Data items
-- start --

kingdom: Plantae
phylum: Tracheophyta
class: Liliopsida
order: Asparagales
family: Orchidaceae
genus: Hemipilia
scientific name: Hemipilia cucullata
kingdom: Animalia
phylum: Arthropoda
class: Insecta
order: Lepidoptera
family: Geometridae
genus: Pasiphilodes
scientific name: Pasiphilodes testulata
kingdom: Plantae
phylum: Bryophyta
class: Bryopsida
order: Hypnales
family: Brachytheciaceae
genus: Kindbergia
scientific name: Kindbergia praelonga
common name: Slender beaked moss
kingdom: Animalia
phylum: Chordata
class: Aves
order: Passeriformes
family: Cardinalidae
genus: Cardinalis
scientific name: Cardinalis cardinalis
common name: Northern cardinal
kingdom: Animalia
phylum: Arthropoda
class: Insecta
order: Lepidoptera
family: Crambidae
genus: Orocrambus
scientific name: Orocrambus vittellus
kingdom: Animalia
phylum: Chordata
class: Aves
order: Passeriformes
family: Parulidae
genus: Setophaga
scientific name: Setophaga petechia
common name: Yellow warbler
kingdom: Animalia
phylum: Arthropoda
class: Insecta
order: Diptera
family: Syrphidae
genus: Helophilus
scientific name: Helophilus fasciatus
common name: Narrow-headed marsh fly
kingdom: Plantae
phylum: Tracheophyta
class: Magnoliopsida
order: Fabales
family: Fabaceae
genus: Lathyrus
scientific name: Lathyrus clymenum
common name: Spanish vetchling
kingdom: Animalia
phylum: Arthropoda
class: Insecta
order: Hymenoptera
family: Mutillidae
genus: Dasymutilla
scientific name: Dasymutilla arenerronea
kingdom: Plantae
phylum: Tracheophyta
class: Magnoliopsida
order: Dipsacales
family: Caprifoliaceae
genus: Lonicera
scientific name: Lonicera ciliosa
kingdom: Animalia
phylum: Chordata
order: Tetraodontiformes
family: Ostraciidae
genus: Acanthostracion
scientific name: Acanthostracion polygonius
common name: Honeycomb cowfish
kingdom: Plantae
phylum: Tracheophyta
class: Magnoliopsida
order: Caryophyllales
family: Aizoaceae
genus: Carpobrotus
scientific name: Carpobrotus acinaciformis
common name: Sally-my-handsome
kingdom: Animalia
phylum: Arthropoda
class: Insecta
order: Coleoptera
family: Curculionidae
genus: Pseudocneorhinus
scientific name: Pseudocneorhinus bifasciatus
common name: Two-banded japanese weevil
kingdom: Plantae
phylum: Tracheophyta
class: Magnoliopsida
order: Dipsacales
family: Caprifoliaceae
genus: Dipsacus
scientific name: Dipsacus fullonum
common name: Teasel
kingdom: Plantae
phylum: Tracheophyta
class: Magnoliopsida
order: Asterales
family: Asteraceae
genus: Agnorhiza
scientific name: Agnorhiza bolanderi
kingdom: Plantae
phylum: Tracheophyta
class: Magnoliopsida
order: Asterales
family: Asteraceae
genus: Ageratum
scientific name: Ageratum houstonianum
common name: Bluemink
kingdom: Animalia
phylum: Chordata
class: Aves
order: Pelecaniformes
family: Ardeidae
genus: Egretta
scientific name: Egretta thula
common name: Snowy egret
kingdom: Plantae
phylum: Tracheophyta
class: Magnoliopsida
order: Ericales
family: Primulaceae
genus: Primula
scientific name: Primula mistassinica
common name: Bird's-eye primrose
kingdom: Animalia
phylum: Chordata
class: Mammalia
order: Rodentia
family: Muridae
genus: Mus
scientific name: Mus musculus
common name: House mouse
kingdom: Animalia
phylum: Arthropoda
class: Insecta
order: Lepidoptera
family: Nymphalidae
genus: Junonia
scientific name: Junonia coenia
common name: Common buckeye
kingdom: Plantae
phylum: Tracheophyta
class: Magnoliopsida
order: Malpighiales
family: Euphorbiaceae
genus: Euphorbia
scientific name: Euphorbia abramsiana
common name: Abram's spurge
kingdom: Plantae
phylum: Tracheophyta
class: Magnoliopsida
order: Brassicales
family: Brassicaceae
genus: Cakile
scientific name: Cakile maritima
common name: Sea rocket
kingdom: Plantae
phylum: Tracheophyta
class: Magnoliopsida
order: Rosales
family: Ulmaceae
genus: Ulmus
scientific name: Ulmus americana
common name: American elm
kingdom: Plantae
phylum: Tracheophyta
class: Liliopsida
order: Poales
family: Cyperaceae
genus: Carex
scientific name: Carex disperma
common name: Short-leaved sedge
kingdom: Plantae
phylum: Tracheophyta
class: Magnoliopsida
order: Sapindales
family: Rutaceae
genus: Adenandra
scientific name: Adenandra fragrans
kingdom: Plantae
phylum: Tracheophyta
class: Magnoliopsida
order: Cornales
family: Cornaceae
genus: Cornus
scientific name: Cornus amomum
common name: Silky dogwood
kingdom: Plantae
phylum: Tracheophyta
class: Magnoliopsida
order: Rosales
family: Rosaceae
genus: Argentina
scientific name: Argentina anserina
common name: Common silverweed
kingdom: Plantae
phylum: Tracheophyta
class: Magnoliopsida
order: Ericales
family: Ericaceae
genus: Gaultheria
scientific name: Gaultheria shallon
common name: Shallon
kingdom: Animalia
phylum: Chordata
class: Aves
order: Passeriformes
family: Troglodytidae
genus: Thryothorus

-- end --

EXERCISE
Copy every line of the listing above, leaving each one unchanged.

RESULT OF THE EXERCISE
kingdom: Plantae
phylum: Tracheophyta
class: Liliopsida
order: Asparagales
family: Orchidaceae
genus: Hemipilia
scientific name: Hemipilia cucullata
kingdom: Animalia
phylum: Arthropoda
class: Insecta
order: Lepidoptera
family: Geometridae
genus: Pasiphilodes
scientific name: Pasiphilodes testulata
kingdom: Plantae
phylum: Bryophyta
class: Bryopsida
order: Hypnales
family: Brachytheciaceae
genus: Kindbergia
scientific name: Kindbergia praelonga
common name: Slender beaked moss
kingdom: Animalia
phylum: Chordata
class: Aves
order: Passeriformes
family: Cardinalidae
genus: Cardinalis
scientific name: Cardinalis cardinalis
common name: Northern cardinal
kingdom: Animalia
phylum: Arthropoda
class: Insecta
order: Lepidoptera
family: Crambidae
genus: Orocrambus
scientific name: Orocrambus vittellus
kingdom: Animalia
phylum: Chordata
class: Aves
order: Passeriformes
family: Parulidae
genus: Setophaga
scientific name: Setophaga petechia
common name: Yellow warbler
kingdom: Animalia
phylum: Arthropoda
class: Insecta
order: Diptera
family: Syrphidae
genus: Helophilus
scientific name: Helophilus fasciatus
common name: Narrow-headed marsh fly
kingdom: Plantae
phylum: Tracheophyta
class: Magnoliopsida
order: Fabales
family: Fabaceae
genus: Lathyrus
scientific name: Lathyrus clymenum
common name: Spanish vetchling
kingdom: Animalia
phylum: Arthropoda
class: Insecta
order: Hymenoptera
family: Mutillidae
genus: Dasymutilla
scientific name: Dasymutilla arenerronea
kingdom: Plantae
phylum: Tracheophyta
class: Magnoliopsida
order: Dipsacales
family: Caprifoliaceae
genus: Lonicera
scientific name: Lonicera ciliosa
kingdom: Animalia
phylum: Chordata
order: Tetraodontiformes
family: Ostraciidae
genus: Acanthostracion
scientific name: Acanthostracion polygonius
common name: Honeycomb cowfish
kingdom: Plantae
phylum: Tracheophyta
class: Magnoliopsida
order: Caryophyllales
family: Aizoaceae
genus: Carpobrotus
scientific name: Carpobrotus acinaciformis
common name: Sally-my-handsome
kingdom: Animalia
phylum: Arthropoda
class: Insecta
order: Coleoptera
family: Curculionidae
genus: Pseudocneorhinus
scientific name: Pseudocneorhinus bifasciatus
common name: Two-banded japanese weevil
kingdom: Plantae
phylum: Tracheophyta
class: Magnoliopsida
order: Dipsacales
family: Caprifoliaceae
genus: Dipsacus
scientific name: Dipsacus fullonum
common name: Teasel
kingdom: Plantae
phylum: Tracheophyta
class: Magnoliopsida
order: Asterales
family: Asteraceae
genus: Agnorhiza
scientific name: Agnorhiza bolanderi
kingdom: Plantae
phylum: Tracheophyta
class: Magnoliopsida
order: Asterales
family: Asteraceae
genus: Ageratum
scientific name: Ageratum houstonianum
common name: Bluemink
kingdom: Animalia
phylum: Chordata
class: Aves
order: Pelecaniformes
family: Ardeidae
genus: Egretta
scientific name: Egretta thula
common name: Snowy egret
kingdom: Plantae
phylum: Tracheophyta
class: Magnoliopsida
order: Ericales
family: Primulaceae
genus: Primula
scientific name: Primula mistassinica
common name: Bird's-eye primrose
kingdom: Animalia
phylum: Chordata
class: Mammalia
order: Rodentia
family: Muridae
genus: Mus
scientific name: Mus musculus
common name: House mouse
kingdom: Animalia
phylum: Arthropoda
class: Insecta
order: Lepidoptera
family: Nymphalidae
genus: Junonia
scientific name: Junonia coenia
common name: Common buckeye
kingdom: Plantae
phylum: Tracheophyta
class: Magnoliopsida
order: Malpighiales
family: Euphorbiaceae
genus: Euphorbia
scientific name: Euphorbia abramsiana
common name: Abram's spurge
kingdom: Plantae
phylum: Tracheophyta
class: Magnoliopsida
order: Brassicales
family: Brassicaceae
genus: Cakile
scientific name: Cakile maritima
common name: Sea rocket
kingdom: Plantae
phylum: Tracheophyta
class: Magnoliopsida
order: Rosales
family: Ulmaceae
genus: Ulmus
scientific name: Ulmus americana
common name: American elm
kingdom: Plantae
phylum: Tracheophyta
class: Liliopsida
order: Poales
family: Cyperaceae
genus: Carex
scientific name: Carex disperma
common name: Short-leaved sedge
kingdom: Plantae
phylum: Tracheophyta
class: Magnoliopsida
order: Sapindales
family: Rutaceae
genus: Adenandra
scientific name: Adenandra fragrans
kingdom: Plantae
phylum: Tracheophyta
class: Magnoliopsida
order: Cornales
family: Cornaceae
genus: Cornus
scientific name: Cornus amomum
common name: Silky dogwood
kingdom: Plantae
phylum: Tracheophyta
class: Magnoliopsida
order: Rosales
family: Rosaceae
genus: Argentina
scientific name: Argentina anserina
common name: Common silverweed
kingdom: Plantae
phylum: Tracheophyta
class: Magnoliopsida
order: Ericales
family: Ericaceae
genus: Gaultheria
scientific name: Gaultheria shallon
common name: Shallon
kingdom: Animalia
phylum: Chordata
class: Aves
order: Passeriformes
family: Troglodytidae
genus: Thryothorus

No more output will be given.